Threat Intelligence Reasoning
This component evaluates an AI system’s ability to understand, analyze, and extract actionable insights from threat intelligence reports. Going beyond basic document comprehension, it emphasizes security reasoning, such as identifying threat actors not explicitly mentioned, understanding complex attack chains, and mapping tactics to frameworks like MITRE ATT&CK. SOC analysts rely on synthesizing threat intelligence to inform detection strategies and prioritize vulnerabilities, but the sheer volume of information often overwhelms human capacity. The benchmark tests models’ ability to approximate this manual work, measuring their capacity to process unstructured reports, often provided as multiple images per report page, and answer multiple-choice questions based on the content.
Also Read:
- Next-Gen Cybersecurity: An Intelligent Honeypot for LDAP Using Large Language Models
- Evaluating LLM Precision: A New Benchmark for Function Calling Instruction Adherence
Insights and Future Directions
The research also explored the impact of different input modalities. Interestingly, models often performed better when provided with threat intelligence reports as extracted text rather than images, or even a combination of both. This suggests that while multimodal capabilities are crucial, there’s still significant progress to be made in how AI models reason about text ingested via visual modalities. This has direct implications for SOC teams selecting models for threat intelligence tasks, highlighting the need for robust multimodal understanding alongside security-specific reasoning.

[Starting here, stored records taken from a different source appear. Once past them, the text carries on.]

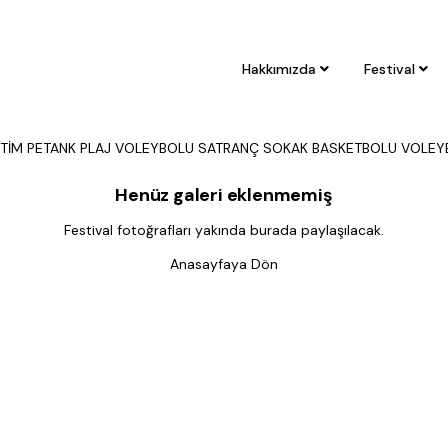
Galeriler - KROS
Hakkımızda
Festival
Anasayfa
Galeriler
NEKSEL OYUNLAR
GELENEKSEL TÜRK OKÇULUĞU
HENTBOL
KORT TENİ
İTİM
PETANK
PLAJ VOLEYBOLU
SATRANÇ
SOKAK BASKETBOLU
VOLEY
Henüz galeri eklenmemiş
Festival fotoğrafları yakında burada paylaşılacak.
Anasayfaya Dön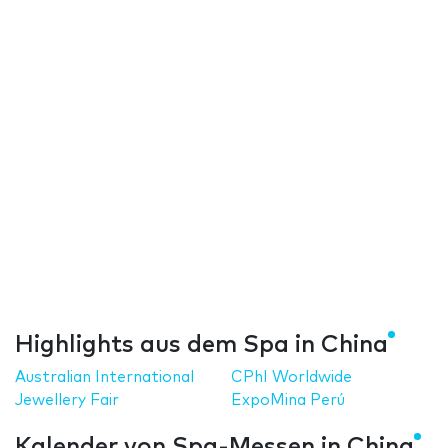
Highlights aus dem Spa in China
Australian International
CPhI Worldwide
Jewellery Fair
ExpoMina Perú
Kalender von Spa-Messen in China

Looking ahead, the CyberSOCEval team plans several extensions, including expanding attack coverage to include fileless attacks and sensitive data exfiltration, extending to additional operating environments like Linux and mobile, and increasing the emphasis on integrating information from charts and graphics in threat reports. They also aim to develop a standardized threat intelligence ontology and new benchmarks for incident response and triage capabilities. The full research paper can be found here.
In conclusion, CyberSOCEval is a crucial open-source benchmark for LLMs in SOC activities. It addresses a critical evaluation gap, providing security teams with robust tools to assess and enhance their capabilities against emerging AI-driven threats. The benchmark clearly shows that more research and development are needed to fine-tune LLMs for optimal cybersecurity defense, encouraging the community to build upon these results and contribute to its ongoing evolution.